=== Stored rows ===

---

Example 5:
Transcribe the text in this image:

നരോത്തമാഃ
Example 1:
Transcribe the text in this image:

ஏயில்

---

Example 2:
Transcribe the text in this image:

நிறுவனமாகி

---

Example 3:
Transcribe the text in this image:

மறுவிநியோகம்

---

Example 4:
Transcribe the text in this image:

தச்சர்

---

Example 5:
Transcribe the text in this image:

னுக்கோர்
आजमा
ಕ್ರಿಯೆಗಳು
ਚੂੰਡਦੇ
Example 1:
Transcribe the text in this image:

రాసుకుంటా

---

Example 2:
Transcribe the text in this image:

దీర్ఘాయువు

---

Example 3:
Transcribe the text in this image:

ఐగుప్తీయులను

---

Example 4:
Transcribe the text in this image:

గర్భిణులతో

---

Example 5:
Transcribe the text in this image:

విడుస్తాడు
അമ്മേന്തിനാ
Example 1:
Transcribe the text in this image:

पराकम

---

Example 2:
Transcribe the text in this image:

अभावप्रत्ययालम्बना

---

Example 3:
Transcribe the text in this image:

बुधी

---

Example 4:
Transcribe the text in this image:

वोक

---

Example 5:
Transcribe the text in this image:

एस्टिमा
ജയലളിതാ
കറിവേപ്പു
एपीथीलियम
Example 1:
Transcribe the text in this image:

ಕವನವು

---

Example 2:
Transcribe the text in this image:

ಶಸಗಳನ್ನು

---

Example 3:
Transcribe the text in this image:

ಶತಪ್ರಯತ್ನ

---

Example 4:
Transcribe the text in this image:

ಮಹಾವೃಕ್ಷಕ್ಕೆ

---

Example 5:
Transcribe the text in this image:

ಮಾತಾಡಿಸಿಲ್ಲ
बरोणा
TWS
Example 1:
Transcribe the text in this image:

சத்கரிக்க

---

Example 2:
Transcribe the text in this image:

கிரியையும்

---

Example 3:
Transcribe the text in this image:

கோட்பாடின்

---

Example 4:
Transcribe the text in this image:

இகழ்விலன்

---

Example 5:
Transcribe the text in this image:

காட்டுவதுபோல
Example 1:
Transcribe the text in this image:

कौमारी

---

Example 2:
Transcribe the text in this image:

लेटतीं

===

● **Short task**:
Can you write out every word in the data above, keeping each one exactly the same?

● **Answer for the task**:
---

Example 5:
Transcribe the text in this image:

നരോത്തമാഃ
Example 1:
Transcribe the text in this image:

ஏயில்

---

Example 2:
Transcribe the text in this image:

நிறுவனமாகி

---

Example 3:
Transcribe the text in this image:

மறுவிநியோகம்

---

Example 4:
Transcribe the text in this image:

தச்சர்

---

Example 5:
Transcribe the text in this image:

னுக்கோர்
आजमा
ಕ್ರಿಯೆಗಳು
ਚੂੰਡਦੇ
Example 1:
Transcribe the text in this image:

రాసుకుంటా

---

Example 2:
Transcribe the text in this image:

దీర్ఘాయువు

---

Example 3:
Transcribe the text in this image:

ఐగుప్తీయులను

---

Example 4:
Transcribe the text in this image:

గర్భిణులతో

---

Example 5:
Transcribe the text in this image:

విడుస్తాడు
അമ്മേന്തിനാ
Example 1:
Transcribe the text in this image:

पराकम

---

Example 2:
Transcribe the text in this image:

अभावप्रत्ययालम्बना

---

Example 3:
Transcribe the text in this image:

बुधी

---

Example 4:
Transcribe the text in this image:

वोक

---

Example 5:
Transcribe the text in this image:

एस्टिमा
ജയലളിതാ
കറിവേപ്പു
एपीथीलियम
Example 1:
Transcribe the text in this image:

ಕವನವು

---

Example 2:
Transcribe the text in this image:

ಶಸಗಳನ್ನು

---

Example 3:
Transcribe the text in this image:

ಶತಪ್ರಯತ್ನ

---

Example 4:
Transcribe the text in this image:

ಮಹಾವೃಕ್ಷಕ್ಕೆ

---

Example 5:
Transcribe the text in this image:

ಮಾತಾಡಿಸಿಲ್ಲ
बरोणा
TWS
Example 1:
Transcribe the text in this image:

சத்கரிக்க

---

Example 2:
Transcribe the text in this image:

கிரியையும்

---

Example 3:
Transcribe the text in this image:

கோட்பாடின்

---

Example 4:
Transcribe the text in this image:

இகழ்விலன்

---

Example 5:
Transcribe the text in this image:

காட்டுவதுபோல
Example 1:
Transcribe the text in this image:

कौमारी

---

Example 2:
Transcribe the text in this image:

लेटतीं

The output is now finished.